La Torre de las Estrellas bullía con el ajetreo de los preparativos. Su majestad, el Orador de las Estrellas, ofrecía un gran banquete en honor a Mina, la salvadora de los silvanestis. Habitualmente, un banquete así habría necesitado meses de preparación, días enteros dándole vueltas a la lista de invitados, semanas de consulta con los cocineros sobre el menú, más semanas decidiendo la disposición de la mesa y eligiendo las flores adecuadas. Era una muestra de la juventud e impetuosidad del joven rey, decían algunos, el hecho de que anunciase que el banquete se celebraría al cabo de veinticuatro horas.

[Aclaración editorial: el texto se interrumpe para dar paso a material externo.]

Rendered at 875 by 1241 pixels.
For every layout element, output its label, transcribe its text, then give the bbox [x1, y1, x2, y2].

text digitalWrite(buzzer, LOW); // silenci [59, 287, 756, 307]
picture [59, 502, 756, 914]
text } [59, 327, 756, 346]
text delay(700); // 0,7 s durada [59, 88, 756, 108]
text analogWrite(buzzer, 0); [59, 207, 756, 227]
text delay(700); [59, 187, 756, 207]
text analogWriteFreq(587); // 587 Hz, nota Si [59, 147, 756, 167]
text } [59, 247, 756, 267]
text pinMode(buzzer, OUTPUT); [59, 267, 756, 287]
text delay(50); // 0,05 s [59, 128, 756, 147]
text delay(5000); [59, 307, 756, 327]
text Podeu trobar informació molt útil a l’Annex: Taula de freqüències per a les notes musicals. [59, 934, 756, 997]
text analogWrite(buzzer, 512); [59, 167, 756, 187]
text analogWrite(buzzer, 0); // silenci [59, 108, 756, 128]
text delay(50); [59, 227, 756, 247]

Su ministro de protocolo malgastó dos de esas veinticuatro horas intentando convencer con protestas a su majestad de que tal hazaña era de todo punto imposible. Su majestad se mostró inflexible, de modo que el ministro no tuvo más remedio que darse por vencido, completamente desesperado, y salir a todo correr a reunir a su personal.

Se llevó la invitación a Mina, que la aceptó en su nombre y en el de sus oficiales. El ministro estaba horrorizado; los elfos no habían tenido intención de invitar a los oficiales de los Caballeros de Neraka. Ni siquiera los silvanestis más longevos guardaban memoria de que ningún elfo hubiese compartido una comida con un humano en suelo silvanesti. Pero Mina era diferente; habían empezado a considerarla como una de ellos. Entre sus seguidores, corrían rumores de que por sus venas circulaba sangre elfa, olvidando por completo el hecho de que era comandante del ejército de los Caballeros de Neraka. Mina fomentaba esos rumores al no aparecer jamás en público con su armadura negra, sino vestida siempre con ropas de un blanco plateado.

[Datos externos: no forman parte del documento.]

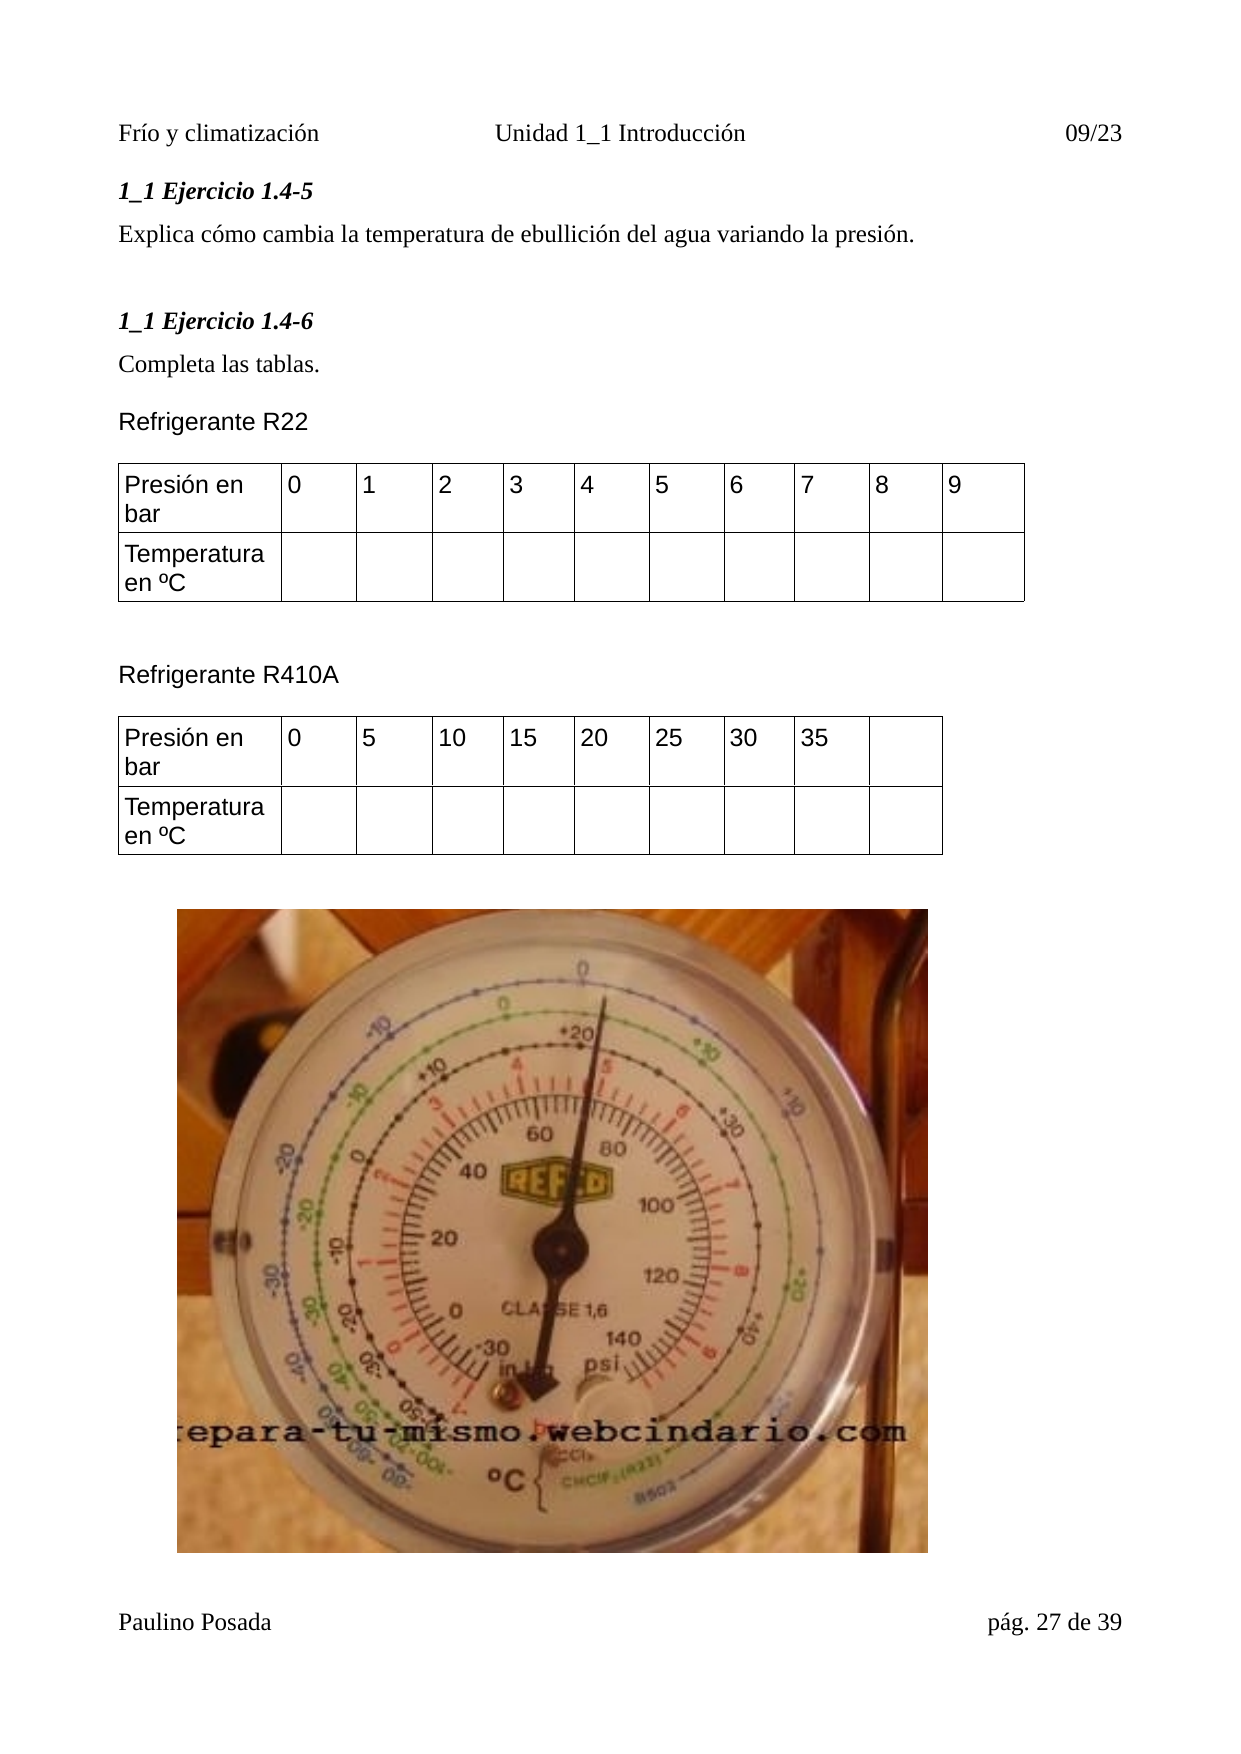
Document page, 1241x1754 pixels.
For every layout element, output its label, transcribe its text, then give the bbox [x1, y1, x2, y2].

text Explica cómo cambia la temperatura de ebullición del agua variando la presión. [118, 219, 1122, 248]
picture [177, 909, 928, 1553]
text 1_1 Ejercicio 1.4-5 [118, 176, 1122, 205]
text 1_1 Ejercicio 1.4-6 [118, 306, 1122, 334]
text Completa las tablas. [118, 349, 1122, 378]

El asunto de los invitados humanos levantó polémica. El ayudante del ministro de protocolo mantenía que durante la Guerra de la Lanza, cuando la hija de Lorac —que era Alhana Starbreeze, pero como se trataba de una elfa oscura su nombre no podía pronunciarse, de manera que se referían de ese modo a ella— regresó a Silvanost había llevado consigo a varios compañeros humanos. No se tenía constancia de si habían comido o no durante su permanencia en suelo silvanesti, pero era de suponer que lo habían hecho. Así pues, existía un precedente. El ministro de protocolo hizo notar que tal vez hubiesen comido, pero, de ser así, tuvo que ser una comida informal debido a las desgraciadas circunstancias del momento. En consecuencia, esa comida no contaba.

En cuanto a la idea de que el minotauro compartiera mesa con los elfos, quedaba completamente descartada.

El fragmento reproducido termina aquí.